26.08.2026, 08.37 Uhr
Ausschnitt als der Serie »Die Simpsons«: Wie umgehen mit Zucker?
Hessens Ministerpräsident Boris Rhein (CDU) hat sich gegen die Einführung der geplanten Zuckersteuer ausgesprochen. »In einer Zeit, in der viele Menschen mit hohen Preisen zu kämpfen haben, darf der Staat Lebensmittel und Getränke nicht noch teurer machen«, sagte Rhein der Nachrichtenagentur dpa.

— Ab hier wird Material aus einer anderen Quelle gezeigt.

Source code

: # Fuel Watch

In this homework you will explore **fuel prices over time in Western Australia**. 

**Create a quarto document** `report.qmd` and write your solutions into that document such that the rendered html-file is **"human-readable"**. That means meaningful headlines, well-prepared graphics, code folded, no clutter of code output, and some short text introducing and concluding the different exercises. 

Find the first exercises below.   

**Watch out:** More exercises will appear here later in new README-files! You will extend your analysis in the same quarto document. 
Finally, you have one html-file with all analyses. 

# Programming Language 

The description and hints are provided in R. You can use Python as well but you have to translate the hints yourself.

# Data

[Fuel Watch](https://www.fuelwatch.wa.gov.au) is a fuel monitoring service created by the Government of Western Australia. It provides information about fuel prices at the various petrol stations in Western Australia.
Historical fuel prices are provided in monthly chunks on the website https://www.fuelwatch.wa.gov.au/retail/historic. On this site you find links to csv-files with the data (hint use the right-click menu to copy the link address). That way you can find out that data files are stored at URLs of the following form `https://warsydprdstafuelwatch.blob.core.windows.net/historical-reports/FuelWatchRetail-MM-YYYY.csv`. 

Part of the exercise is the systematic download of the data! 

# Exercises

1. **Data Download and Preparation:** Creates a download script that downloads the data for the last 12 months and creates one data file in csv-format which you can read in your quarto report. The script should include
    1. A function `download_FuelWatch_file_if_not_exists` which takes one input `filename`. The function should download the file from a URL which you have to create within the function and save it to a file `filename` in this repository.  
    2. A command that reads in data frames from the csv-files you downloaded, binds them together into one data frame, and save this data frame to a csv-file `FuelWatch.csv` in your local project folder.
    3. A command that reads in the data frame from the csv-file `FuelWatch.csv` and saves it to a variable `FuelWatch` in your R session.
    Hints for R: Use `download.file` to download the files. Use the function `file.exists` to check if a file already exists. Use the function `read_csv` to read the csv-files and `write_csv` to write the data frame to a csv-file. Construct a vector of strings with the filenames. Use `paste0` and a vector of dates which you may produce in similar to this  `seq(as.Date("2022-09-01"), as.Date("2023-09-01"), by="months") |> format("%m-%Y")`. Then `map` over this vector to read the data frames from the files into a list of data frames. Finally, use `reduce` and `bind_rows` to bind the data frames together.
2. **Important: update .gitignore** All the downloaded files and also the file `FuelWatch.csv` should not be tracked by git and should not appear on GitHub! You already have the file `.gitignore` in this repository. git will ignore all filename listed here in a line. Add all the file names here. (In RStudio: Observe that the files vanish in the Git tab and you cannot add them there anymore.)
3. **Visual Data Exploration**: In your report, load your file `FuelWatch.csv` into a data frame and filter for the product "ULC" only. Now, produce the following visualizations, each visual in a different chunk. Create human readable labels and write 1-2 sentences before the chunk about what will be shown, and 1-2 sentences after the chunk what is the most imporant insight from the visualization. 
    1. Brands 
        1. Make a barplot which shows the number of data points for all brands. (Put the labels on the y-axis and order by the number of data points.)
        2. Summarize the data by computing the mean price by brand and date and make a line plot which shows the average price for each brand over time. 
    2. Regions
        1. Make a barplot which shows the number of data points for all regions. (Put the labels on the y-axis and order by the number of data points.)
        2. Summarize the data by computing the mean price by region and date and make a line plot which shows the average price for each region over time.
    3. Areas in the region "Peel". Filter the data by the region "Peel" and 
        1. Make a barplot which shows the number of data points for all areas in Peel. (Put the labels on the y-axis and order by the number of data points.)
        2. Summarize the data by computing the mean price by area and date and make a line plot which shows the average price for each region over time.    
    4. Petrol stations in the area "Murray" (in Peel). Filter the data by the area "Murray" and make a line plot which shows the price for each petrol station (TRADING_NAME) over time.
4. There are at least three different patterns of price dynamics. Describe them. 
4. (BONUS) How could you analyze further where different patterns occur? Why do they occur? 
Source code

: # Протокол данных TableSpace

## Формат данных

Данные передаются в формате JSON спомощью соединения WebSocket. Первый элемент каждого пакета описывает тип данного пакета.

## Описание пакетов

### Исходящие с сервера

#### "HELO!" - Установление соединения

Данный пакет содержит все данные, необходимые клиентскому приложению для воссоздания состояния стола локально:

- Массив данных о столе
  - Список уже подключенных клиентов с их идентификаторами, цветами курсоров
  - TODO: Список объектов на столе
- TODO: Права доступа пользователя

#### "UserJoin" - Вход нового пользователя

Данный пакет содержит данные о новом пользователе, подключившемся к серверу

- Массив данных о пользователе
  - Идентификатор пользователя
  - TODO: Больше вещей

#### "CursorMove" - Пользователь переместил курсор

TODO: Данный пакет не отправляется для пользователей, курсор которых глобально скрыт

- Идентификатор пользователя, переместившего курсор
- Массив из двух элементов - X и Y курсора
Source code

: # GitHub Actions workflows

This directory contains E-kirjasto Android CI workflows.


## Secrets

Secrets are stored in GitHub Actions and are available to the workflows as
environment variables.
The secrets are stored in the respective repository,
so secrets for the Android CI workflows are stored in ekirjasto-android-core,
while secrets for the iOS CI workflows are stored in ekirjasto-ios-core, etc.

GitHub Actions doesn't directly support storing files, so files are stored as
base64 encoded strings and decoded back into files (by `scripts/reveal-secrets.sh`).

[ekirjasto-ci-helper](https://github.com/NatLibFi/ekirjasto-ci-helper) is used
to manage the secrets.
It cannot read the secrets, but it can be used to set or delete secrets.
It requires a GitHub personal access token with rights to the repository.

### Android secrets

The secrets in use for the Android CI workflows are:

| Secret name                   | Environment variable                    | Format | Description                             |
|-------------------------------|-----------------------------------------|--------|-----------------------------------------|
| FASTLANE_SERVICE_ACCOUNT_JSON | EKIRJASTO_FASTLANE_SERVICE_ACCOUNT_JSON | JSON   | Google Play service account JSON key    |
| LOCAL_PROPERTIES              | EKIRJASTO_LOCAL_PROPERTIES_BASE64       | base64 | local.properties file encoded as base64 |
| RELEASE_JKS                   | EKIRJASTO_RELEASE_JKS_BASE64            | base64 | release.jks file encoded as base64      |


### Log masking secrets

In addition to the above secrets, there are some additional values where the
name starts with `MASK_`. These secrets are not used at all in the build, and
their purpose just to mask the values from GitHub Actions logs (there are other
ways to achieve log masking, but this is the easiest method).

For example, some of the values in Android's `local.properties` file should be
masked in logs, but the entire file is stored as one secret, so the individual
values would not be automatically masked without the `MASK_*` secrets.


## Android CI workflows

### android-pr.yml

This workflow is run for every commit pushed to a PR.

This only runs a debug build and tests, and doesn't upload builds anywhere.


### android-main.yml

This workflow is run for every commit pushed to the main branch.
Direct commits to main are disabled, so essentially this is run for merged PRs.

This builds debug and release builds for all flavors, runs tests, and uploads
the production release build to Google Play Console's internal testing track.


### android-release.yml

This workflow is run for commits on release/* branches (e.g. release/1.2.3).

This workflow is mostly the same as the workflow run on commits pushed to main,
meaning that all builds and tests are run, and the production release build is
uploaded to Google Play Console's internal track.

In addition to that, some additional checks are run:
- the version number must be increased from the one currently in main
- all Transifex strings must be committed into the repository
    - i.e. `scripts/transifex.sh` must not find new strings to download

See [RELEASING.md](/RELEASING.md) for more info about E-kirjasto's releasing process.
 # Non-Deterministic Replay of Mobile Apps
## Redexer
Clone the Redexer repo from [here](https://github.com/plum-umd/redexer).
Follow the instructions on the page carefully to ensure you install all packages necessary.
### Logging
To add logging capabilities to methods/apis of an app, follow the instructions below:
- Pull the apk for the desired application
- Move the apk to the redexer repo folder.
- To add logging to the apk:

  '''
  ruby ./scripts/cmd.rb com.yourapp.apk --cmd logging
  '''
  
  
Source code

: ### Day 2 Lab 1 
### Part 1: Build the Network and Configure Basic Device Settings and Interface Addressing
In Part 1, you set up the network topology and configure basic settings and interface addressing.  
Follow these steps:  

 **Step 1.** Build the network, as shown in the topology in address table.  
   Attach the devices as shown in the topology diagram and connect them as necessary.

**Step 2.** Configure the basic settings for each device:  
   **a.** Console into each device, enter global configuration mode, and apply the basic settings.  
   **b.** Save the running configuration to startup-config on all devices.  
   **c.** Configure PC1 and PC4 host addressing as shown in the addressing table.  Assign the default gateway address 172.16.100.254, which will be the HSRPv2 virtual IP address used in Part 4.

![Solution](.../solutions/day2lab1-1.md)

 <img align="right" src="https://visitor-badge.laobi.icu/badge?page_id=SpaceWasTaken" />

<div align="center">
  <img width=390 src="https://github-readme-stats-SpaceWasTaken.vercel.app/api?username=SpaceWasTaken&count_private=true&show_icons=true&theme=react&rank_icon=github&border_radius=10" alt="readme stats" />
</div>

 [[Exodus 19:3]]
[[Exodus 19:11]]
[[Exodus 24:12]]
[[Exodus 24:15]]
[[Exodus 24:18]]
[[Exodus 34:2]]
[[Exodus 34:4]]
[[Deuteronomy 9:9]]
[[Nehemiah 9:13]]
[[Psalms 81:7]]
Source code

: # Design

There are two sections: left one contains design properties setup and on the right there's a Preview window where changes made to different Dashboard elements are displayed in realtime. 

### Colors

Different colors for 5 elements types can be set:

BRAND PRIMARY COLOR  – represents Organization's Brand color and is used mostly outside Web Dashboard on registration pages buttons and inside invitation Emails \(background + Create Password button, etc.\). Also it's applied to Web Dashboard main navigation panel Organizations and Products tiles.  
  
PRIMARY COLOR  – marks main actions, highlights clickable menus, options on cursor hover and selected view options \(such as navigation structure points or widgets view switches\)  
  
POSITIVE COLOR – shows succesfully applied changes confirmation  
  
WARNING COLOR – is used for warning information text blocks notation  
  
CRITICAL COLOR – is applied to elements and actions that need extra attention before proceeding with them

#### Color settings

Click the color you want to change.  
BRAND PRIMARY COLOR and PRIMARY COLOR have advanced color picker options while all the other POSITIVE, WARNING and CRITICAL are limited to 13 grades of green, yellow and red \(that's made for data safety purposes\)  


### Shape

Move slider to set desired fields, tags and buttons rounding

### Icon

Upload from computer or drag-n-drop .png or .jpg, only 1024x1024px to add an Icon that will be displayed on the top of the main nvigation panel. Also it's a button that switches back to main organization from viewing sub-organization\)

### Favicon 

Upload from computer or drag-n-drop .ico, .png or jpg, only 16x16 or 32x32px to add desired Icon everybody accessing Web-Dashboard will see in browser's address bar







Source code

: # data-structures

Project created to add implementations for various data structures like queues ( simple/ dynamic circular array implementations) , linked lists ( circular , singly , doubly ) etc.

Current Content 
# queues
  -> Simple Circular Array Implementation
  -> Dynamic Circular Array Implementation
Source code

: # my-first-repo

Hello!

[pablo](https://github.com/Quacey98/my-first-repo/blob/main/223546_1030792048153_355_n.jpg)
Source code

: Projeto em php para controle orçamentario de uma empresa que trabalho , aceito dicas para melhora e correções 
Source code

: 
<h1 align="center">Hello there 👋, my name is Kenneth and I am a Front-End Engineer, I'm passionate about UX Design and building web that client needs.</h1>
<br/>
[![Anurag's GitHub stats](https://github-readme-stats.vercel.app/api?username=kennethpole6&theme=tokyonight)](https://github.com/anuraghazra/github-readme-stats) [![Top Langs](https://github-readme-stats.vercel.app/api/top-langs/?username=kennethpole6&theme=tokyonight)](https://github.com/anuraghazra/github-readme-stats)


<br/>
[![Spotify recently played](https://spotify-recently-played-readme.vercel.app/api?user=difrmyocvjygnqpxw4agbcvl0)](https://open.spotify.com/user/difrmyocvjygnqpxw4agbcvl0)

Die Politik müsse die aktuelle Preiskrise abfedern und dürfe sie nicht weiter verschärfen.
»Ich erwarte eine klare Absage an eine weitere Teuer-Steuer auf Lebensmittel für unsere Bürgerinnen und Bürger und eine Zusage für echte Entlastungen der Menschen im Alltag«, sagte Rhein. Dazu gehörten niedrigere Energiepreise, geringere Sozialversicherungsbeiträge und spürbare Entlastungen bei den alltäglichen Lebenshaltungskosten.Die schwarz-rote Bundesregierung plant die Einführung einer Steuer auf gezuckerte Getränke. Die konkrete Ausgestaltung ist noch strittig. Zuletzt wurde bekannt, dass die geplante Abgabe mehr Produkte betreffen könnte als ursprünglich angenommen. So geht aus einem Papier des Bundesfinanzministeriums von Ressortchef Lars Klingbeil (SPD) hervor, dass neben Limonaden auch Säfte, Milchgetränke, Eistees, Biermischgetränke, Haferdrinks und Fertigkaffees der Zuckersteuer unterworfen werden könnten.